>>>>

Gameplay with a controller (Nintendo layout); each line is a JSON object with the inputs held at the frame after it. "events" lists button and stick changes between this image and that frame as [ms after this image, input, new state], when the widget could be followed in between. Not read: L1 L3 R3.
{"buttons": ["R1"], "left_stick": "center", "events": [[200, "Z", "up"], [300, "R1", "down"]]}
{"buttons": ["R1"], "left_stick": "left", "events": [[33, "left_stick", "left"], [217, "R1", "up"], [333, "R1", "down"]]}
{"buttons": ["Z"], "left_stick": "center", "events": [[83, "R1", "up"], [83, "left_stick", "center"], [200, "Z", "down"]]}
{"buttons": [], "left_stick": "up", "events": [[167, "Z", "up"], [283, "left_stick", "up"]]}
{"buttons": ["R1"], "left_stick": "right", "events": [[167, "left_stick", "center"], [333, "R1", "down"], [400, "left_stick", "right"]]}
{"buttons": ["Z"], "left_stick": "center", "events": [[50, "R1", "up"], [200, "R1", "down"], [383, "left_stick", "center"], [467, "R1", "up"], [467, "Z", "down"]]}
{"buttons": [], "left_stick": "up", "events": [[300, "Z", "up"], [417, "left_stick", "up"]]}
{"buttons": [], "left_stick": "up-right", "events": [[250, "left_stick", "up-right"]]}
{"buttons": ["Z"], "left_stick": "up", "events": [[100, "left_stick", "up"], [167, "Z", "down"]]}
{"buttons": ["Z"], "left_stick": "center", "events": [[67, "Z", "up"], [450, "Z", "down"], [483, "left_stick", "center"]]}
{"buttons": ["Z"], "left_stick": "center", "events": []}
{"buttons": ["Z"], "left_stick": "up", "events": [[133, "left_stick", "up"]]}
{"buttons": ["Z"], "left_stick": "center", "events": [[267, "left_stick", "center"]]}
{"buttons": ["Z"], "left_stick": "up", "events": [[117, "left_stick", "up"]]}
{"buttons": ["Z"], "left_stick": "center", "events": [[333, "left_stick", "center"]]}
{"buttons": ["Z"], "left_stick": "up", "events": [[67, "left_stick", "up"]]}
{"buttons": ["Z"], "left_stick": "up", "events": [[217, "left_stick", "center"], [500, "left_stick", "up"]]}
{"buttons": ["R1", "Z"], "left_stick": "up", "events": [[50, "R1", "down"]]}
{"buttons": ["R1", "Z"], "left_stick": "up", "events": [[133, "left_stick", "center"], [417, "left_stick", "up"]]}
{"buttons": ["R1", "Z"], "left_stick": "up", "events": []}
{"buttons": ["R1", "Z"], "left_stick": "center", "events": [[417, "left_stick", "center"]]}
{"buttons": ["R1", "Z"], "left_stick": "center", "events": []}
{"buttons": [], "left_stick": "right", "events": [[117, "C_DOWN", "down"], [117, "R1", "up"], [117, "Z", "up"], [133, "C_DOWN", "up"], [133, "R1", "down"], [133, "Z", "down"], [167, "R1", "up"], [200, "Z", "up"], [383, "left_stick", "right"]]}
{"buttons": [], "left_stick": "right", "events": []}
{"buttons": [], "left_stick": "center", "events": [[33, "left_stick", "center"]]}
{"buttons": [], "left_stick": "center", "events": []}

<<<<

Print the full listing again, word for word.

Gameplay with a controller (Nintendo layout); each line is a JSON object with the inputs held at the frame after it. "events" lists button and stick changes between this image and that frame as [ms after this image, input, new state], when the widget could be followed in between. Not read: L1 L3 R3.
{"buttons": ["R1"], "left_stick": "center", "events": [[200, "Z", "up"], [300, "R1", "down"]]}
{"buttons": ["R1"], "left_stick": "left", "events": [[33, "left_stick", "left"], [217, "R1", "up"], [333, "R1", "down"]]}
{"buttons": ["Z"], "left_stick": "center", "events": [[83, "R1", "up"], [83, "left_stick", "center"], [200, "Z", "down"]]}
{"buttons": [], "left_stick": "up", "events": [[167, "Z", "up"], [283, "left_stick", "up"]]}
{"buttons": ["R1"], "left_stick": "right", "events": [[167, "left_stick", "center"], [333, "R1", "down"], [400, "left_stick", "right"]]}
{"buttons": ["Z"], "left_stick": "center", "events": [[50, "R1", "up"], [200, "R1", "down"], [383, "left_stick", "center"], [467, "R1", "up"], [467, "Z", "down"]]}
{"buttons": [], "left_stick": "up", "events": [[300, "Z", "up"], [417, "left_stick", "up"]]}
{"buttons": [], "left_stick": "up-right", "events": [[250, "left_stick", "up-right"]]}
{"buttons": ["Z"], "left_stick": "up", "events": [[100, "left_stick", "up"], [167, "Z", "down"]]}
{"buttons": ["Z"], "left_stick": "center", "events": [[67, "Z", "up"], [450, "Z", "down"], [483, "left_stick", "center"]]}
{"buttons": ["Z"], "left_stick": "center", "events": []}
{"buttons": ["Z"], "left_stick": "up", "events": [[133, "left_stick", "up"]]}
{"buttons": ["Z"], "left_stick": "center", "events": [[267, "left_stick", "center"]]}
{"buttons": ["Z"], "left_stick": "up", "events": [[117, "left_stick", "up"]]}
{"buttons": ["Z"], "left_stick": "center", "events": [[333, "left_stick", "center"]]}
{"buttons": ["Z"], "left_stick": "up", "events": [[67, "left_stick", "up"]]}
{"buttons": ["Z"], "left_stick": "up", "events": [[217, "left_stick", "center"], [500, "left_stick", "up"]]}
{"buttons": ["R1", "Z"], "left_stick": "up", "events": [[50, "R1", "down"]]}
{"buttons": ["R1", "Z"], "left_stick": "up", "events": [[133, "left_stick", "center"], [417, "left_stick", "up"]]}
{"buttons": ["R1", "Z"], "left_stick": "up", "events": []}
{"buttons": ["R1", "Z"], "left_stick": "center", "events": [[417, "left_stick", "center"]]}
{"buttons": ["R1", "Z"], "left_stick": "center", "events": []}
{"buttons": [], "left_stick": "right", "events": [[117, "C_DOWN", "down"], [117, "R1", "up"], [117, "Z", "up"], [133, "C_DOWN", "up"], [133, "R1", "down"], [133, "Z", "down"], [167, "R1", "up"], [200, "Z", "up"], [383, "left_stick", "right"]]}
{"buttons": [], "left_stick": "right", "events": []}
{"buttons": [], "left_stick": "center", "events": [[33, "left_stick", "center"]]}
{"buttons": [], "left_stick": "center", "events": []}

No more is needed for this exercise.